これは全くもって個人的な意見なのだけれども、今年の4月から東京・高田馬場にある「社会情報大学院大学」という社会人大学院で教鞭をとっていて思うこと。
二年間という「時間」と「学費」を”掛ける”学生たちに対して、果たして「実学」的なことや、「ワークショップ」やあるいはゲストを読んで「事例」(≠ケーススタディ・ケースメソッド)を聞かせることが本当にいいことなのだろうか?ということ。
そうしたプログラムは確かにその瞬間は役に立ったかと思うかもしれない。しかし正直なところ、そんなタイプの勉強は「大学院」にいなくても今では同様の学びを得ることはできる。 じゃあ「大学院」で教えるべきことはなんなのか?と考えると、抽象度の高い議論、大学院でしか学ぶことしかできないアカデミックな背景もしっかりした理論、短期的ではなく長期的な学びに役立つ論理的思考、そして対話・インタラクションによるより深い思考だと思う。そしてそこで身についた”思考力”を「実際の現場」での対応力として使えるようにすること、ではないか、と。「事例」などを聞いてると耳障りはいいしわかった気になるが、それはその「事例」の過程を聞いてるからにすぎない。むしろ「事例」のほうが実際の現場では役に立つ可能性は低いのではないかとも思う。

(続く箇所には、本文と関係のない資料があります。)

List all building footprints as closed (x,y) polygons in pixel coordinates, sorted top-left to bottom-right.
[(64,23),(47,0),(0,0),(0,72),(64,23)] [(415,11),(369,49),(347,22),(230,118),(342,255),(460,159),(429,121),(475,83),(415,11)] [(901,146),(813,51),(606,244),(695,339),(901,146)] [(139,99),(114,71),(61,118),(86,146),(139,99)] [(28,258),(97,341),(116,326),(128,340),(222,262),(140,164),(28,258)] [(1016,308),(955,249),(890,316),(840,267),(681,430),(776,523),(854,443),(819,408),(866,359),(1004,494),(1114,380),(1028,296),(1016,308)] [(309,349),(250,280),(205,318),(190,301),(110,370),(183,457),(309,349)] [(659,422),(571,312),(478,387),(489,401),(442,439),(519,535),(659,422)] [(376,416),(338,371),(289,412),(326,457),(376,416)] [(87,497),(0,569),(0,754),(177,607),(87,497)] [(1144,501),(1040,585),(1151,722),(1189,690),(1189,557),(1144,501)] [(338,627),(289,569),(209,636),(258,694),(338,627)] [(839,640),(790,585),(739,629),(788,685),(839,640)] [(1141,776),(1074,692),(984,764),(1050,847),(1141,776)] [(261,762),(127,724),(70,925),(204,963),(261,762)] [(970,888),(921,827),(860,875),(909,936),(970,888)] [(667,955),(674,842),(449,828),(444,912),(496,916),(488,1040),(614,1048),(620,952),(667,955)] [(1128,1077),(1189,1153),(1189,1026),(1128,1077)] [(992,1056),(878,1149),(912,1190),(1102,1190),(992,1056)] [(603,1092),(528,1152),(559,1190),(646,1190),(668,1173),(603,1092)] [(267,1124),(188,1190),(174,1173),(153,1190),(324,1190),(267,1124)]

教えてる側からしたらゲストを呼んで講義をしてもらうと、適度に持ちコマで教える内容を手抜きできるし、学生自身も話を聞かせることによる満足度は高まるかもしれないのだけれども、再現性がない、具体的事例すぎる、その後の議論が起きない(批判的議論)ようになる可能性が高いので、そのような授業は高広ゼミでは行わないようにしている。
要するに、業界セミナーや業界誌主催の講座でやってることと変わらないことをしてしまうわけにはいかない、という自覚が教鞭を取る側にも必要だし、自分自身も既に発表され確立されている理論についていい加減に教えることはできない。そうした緊張感は教える側になければならないだろう。
とりわけ社会人大学院においては、実学的な内容というリクエストが生徒自身からもあがることが多いかもしれないが、そうしたリクエストが上がること自体が日本における”哲学的”教育=本質を見極めようとすること、価値を見つけようとすること、智を愛することの欠如から来ているように思う。
という感じの内容を社会情報大学院大学の高広ゼミはすすめています。